Took a trip up to the Hokitika Gorge where the waters were a stunning blue....


Jos had a QUICK swim (bit cold!)


The sandflies here are bastards so we couldn't hang around as much as we'd have liked. Also visited Lake Kaniere and Dorothy Falls....


Next stop was Franz Josef Glacier. First glacier we've seen and this is a pretty big chunk of ice!


We sat there for ages waiting for a big slab of ice to fall off and smash in to pieces but we just saw a few crumbs trickle off. Never mind!

Just down the road is another big slab of dirty ice - The Fox Glacier, apparently there are quite a few glaciers in this area, but these are the two most accessible. Just for the LOTR fans out there, this is the area where they filmed the 'lighting of the beacons' (with just a little touch of CGI).

From here you can see Mount Cook (the one on the right) which is really important 'cus it's BIG.

The last place we stayed at on the coast was Haast, which is where ALL the sandflies live so DON'T GO THERE!

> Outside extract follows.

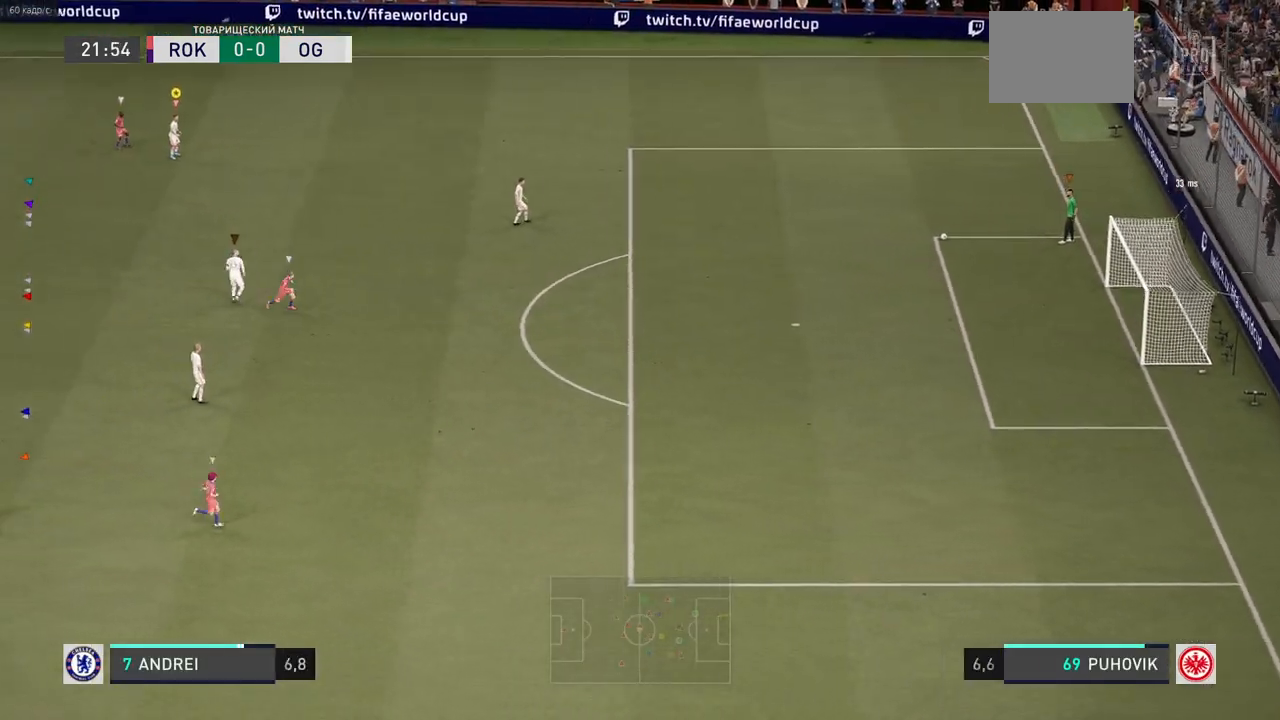
{"dt_ms": 500, "buttons": [], "left_stick": "center", "right_stick": "center", "events": []}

The road doesn't go any further down the West coast so we had a good drive through the mountains to Queenstown.

Lake Wakatipu....

Queenstown is the adventure capital of the world, where you can bungy jump, jet-boat, white water raft, paraglide, skydive, canyon swing or do anything crazy (if you've got hundreds of bucks).

So we went horse riding - pretty wild eh?

Actually, this was pretty expensive too (everything cost more in Queenstown, and the service was crap from young backpackers stuck doing rubbish jobs saving up to do all the crazy stuff). Jos found it a bit boring and got quite pissed off with his horse, Chief, who decided to wade into the river and kick up as much water as he could. It took 3 days to dry his boots.

The orphan goats staying at the stables were very cute though!